When someone touts the risks of deflation it is simply their way of saying that they don't understand the economy. The NYT provided us this service in an article on how the euro zone is seeing a lower than desired rate of inflation.

After noting that year over year inflation was just 0.8 percent in the most recent data, well below the European Central Bank's 2.0 percent target, the article tells readers:

"Europe could face outright deflation — a debilitating economic condition in which prices actually decline across the board.

"As long as hints of deflation remain, the E.C.B. faces a difficult challenge."

It later adds:

"Spain’s consumer prices rose just 0.3 percent, while Italy’s rose only 0.2 percent, as those two countries’ troubled economies teetered near a deflationary cliff.

"Deflation would only add to the broader economic malaise in the region, by hurting corporate profits and by leading consumers to delay purchases in anticipation of better deals in the future. It would also weigh heavily on borrowers, making loan repayments more expensive in real terms — a particular danger for Europe’s already fragile financial sector."

Okay, let's get this straight. It's okay if the inflation rate is 0.2 percent or 0.3 percent, but all hell breaks loose if we are looking at 0.5 percent deflation? How does that work?

The article tells us corporate profits will be lower. Well, ignoring the fact that corporate profits are currently very high, how does a dip from 0.3 percent inflation to 0.5 percent deflation affect corporate profits in a way that is different from a dip from 1.1 percent inflation to 0.3 percent inflation? If the inflation rate is lower than what businesses had expected then they will be selling their output for a lower than expected price. That means lower profits regardless of whether or not the lower inflation rate is positive to negative.

As far as consumers delaying purchases, let's try some arithmetic. Suppose someone is considering a big ticket item like a television or a refrigerator that costs $1,000. If the rate of deflation is 0.5 percent, our would-be buyer would save $2.50 by delaying their purchase for six months. They would get a $5 windfall if they delay the purchase a full year. Is this going to be a big problem?
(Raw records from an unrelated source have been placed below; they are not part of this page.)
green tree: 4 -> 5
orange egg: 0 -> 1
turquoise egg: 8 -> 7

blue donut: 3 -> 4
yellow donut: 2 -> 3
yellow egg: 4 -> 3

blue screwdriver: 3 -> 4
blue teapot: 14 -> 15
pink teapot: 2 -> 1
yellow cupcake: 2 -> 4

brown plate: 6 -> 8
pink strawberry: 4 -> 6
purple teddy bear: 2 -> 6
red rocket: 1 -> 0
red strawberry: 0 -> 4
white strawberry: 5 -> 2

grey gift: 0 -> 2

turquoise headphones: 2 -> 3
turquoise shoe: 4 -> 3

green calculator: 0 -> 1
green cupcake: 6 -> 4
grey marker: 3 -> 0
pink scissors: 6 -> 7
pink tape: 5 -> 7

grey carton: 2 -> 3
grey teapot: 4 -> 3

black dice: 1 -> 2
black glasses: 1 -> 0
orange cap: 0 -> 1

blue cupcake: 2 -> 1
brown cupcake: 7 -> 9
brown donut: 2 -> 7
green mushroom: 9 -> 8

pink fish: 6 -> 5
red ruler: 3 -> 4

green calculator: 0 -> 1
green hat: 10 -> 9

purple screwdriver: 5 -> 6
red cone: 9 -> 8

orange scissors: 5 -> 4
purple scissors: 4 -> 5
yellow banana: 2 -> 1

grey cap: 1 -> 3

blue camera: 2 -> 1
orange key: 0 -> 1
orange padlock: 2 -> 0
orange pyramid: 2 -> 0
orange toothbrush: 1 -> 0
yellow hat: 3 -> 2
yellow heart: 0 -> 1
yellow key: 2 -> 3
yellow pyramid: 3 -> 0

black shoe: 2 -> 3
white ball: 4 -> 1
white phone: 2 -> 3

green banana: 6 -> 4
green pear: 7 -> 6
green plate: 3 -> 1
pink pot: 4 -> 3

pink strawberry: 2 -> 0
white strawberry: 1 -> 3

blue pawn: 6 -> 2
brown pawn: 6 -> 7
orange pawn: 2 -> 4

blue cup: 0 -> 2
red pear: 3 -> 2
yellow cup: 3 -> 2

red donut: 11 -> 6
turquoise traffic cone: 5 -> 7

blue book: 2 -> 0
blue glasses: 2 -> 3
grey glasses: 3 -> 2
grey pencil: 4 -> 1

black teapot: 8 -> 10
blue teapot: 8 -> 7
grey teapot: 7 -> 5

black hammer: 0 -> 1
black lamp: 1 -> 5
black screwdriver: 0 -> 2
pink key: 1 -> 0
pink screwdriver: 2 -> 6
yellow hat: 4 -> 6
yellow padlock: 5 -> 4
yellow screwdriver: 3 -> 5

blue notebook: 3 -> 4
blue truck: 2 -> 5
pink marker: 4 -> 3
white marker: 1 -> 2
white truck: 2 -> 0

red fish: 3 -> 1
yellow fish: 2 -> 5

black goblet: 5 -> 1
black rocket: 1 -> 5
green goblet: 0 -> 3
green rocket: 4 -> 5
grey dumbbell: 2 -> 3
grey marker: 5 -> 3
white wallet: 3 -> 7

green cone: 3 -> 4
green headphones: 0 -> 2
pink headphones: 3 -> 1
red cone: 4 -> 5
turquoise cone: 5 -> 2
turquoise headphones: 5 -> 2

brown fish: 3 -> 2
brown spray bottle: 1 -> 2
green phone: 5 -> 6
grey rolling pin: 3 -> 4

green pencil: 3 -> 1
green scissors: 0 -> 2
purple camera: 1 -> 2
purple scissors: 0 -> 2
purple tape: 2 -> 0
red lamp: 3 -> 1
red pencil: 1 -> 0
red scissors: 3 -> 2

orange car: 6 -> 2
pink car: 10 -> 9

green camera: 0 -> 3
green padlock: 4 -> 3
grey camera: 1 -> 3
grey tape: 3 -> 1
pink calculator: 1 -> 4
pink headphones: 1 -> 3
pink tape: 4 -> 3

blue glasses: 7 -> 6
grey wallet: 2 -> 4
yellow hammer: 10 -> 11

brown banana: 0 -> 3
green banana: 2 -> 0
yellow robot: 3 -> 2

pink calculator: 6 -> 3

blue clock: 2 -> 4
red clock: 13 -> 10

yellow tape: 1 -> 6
To make matters worse for the deflation hawks, many prices are already falling even before we fall off the "deflationary cliff." The overall inflation rate is an average of millions of price changes. When the average is positive but close to zero then it is inevitable that the price of many items is already falling. Is that a big problem? Well, the price of computers has been falling sharply for decades.

The real issue here is simple. It would be desirable to have a lower real interest rate in the euro zone to boost demand. This can only be brought about with a higher rate of inflation. It would also be helpful to have higher inflation in core countries like Germany so that peripheral countries like Spain and Greece can regain competitiveness within the euro zone. Going from a positive rate of inflation to deflation is a move in the wrong direction, but it is not qualitatively different from a drop in the rate of inflation to a still positive rate. The problem is simply too low a rate of inflation, there is nothing magical about crossing zero. (As a practical matter, there is enough measurement error in price indices that a low reported positive rate is in fact consistent with a true negative rate.)